Graham Platner, the Maine Democrat who won the primary to run against Republican Senator Susan Collins in November, quit the race Wednesday night, days before a state deadline to have his name taken off the ballot.
He bowed out in an emotional, 11-minute video posted to social media, a little more than 48 hours after a former girlfriend accused him of raping her after he broke into her home in a drunken encounter.
Mr. Platner, an oyster farmer and military veteran, said he is suspending his campaign but added, “I want to make clear, though, I intend to file my paperwork to withdraw.”
Democratic leaders in Maine said Wednesday their state committee “voted to hold a nominating convention to choose a new nominee if there is a vacancy to fill.”
The announcement — made before their nominee formally dropped out of the race — said the state party would “soon” announce the timeline and rules for that nominating convention.
But within hours of the Platner pullout, another voice emerged: Democrat Troy Jackson, who filed to create an “exploratory committee” for a Senate run Tuesday, took to social media to declare, “I’m in.”
A former Maine state Senate president, Mr. Jackson said, “There is a powerful movement of working class people in the state of Maine, and millions more across America who are ready to send a progressive fighter to the Senate. I’ve been fighting for that movement my whole life — and I’m sure as hell not backing down now, when this fight is needed most.”
Mr.

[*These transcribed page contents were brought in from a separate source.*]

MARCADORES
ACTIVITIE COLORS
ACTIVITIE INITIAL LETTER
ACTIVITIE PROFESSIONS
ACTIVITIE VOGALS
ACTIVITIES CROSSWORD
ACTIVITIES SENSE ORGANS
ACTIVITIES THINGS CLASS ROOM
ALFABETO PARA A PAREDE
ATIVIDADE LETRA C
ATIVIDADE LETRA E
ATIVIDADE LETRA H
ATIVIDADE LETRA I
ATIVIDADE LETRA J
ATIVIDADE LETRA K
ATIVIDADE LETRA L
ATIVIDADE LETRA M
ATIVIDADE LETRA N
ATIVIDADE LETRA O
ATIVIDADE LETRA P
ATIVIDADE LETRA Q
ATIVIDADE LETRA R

Platner, who bills himself as a “foe of the oligarchy” on his X profile, ripped “a corporate media system” and “the political establishment” for his insurgency’s abrupt end, which came after Politico published the story Monday of Jenny Racicot, a 41-year-old Maine resident.
“It is a system that is built structurally to make sure that movements like ours cannot flourish, that if they begin to succeed, they can be crushed,” he said.
“The brutal political reality is that they are going to take everything away from us,” he went on. “Those in power who have the ability to do so are using these allegations as an excuse to take away all of the things that we need to run a campaign.”
He added, “We are going to lose all of the things that any campaign needs on the basic level simply to function. Larger organizations, the national level party, the bigger donor networks, they have all committed to spending no money in this race. If I’m in it, they would rather see Susan Collins win than have me be the next senator from Maine.”
Ms. Racicot said she’d dated Mr. Platner intermittently for more than two years. One night late in 2021, he came to her home uninvited and forced himself on her sexually despite her telling him to stop.
“I remember him grabbing my pelvis and being really forceful of me,” Ms. Racicot told Politico. “I remember the specific moment where I thought to myself, like, ‘This is no longer my choice.’”
She said she ended the relationship the next day but had a “huge moral conflict” about speaking out now because she supports his politics.
Earlier published allegations of Mr. Platner physically harassing Lyndsey Fifield, another ex-girlfriend, were dismissed by some supporters because she had worked as a conservative political operative.
Mr. Platner also drew fire for having sported a skull-and-crossbones tattoo which duplicated the Nazi Totenkopf, or death’s head, inking SS troops wore during the Second World War. He also allegedly sent text messages to women on the Kik social-media platform under the username “phustle0331.”
Although many national Democrats stood by Mr. Platner after the initial media reports came out in late May, his support rapidly diminished after Monday’s media firestorm. Senators Elizabeth Warren, Massachusetts Democrat, and Bernie Sanders, Vermont independent, pulled their endorsements. New York Democrats Senator Chuck Schumer, the minority leader, and Senator Kirsten Gillibrand, who heads the party’s Senate campaign committee, said the party would no longer support Mr. Platner’s campaign.
In his Wednesday video, Mr. Platner again called the rape allegations “all false,” although he did not offer a specific rebuttal.
Despite state Democratic leaders promising an orderly succession, the struggle to replace Mr. Platner — who won his June 9 party primary with 70 percent of the vote, swamping outgoing Governor Janet Mills, who had quit campaigning — is likely to have chaotic elements.
Besides Mr. Jackson, seven other Maine Democrats have either garnered support or expressed interest in the race to replace Mr. Platner on the November ballot, the Bangor Daily News reported.
Ms. Collins’ reelection campaign has not issued a statement in response to Mr. Platner’s withdrawal.
The Maine GOP said Thursday morning, “As the campaign announcements flood in...let's remember that up until just this week, many of the new Democrat US Senate candidates were endorsed by and endorsed Graham Platner through the Nazi tattoo reveal, the sexting on Kik, and the blatant disrespect for women, veterans, and many different people groups.”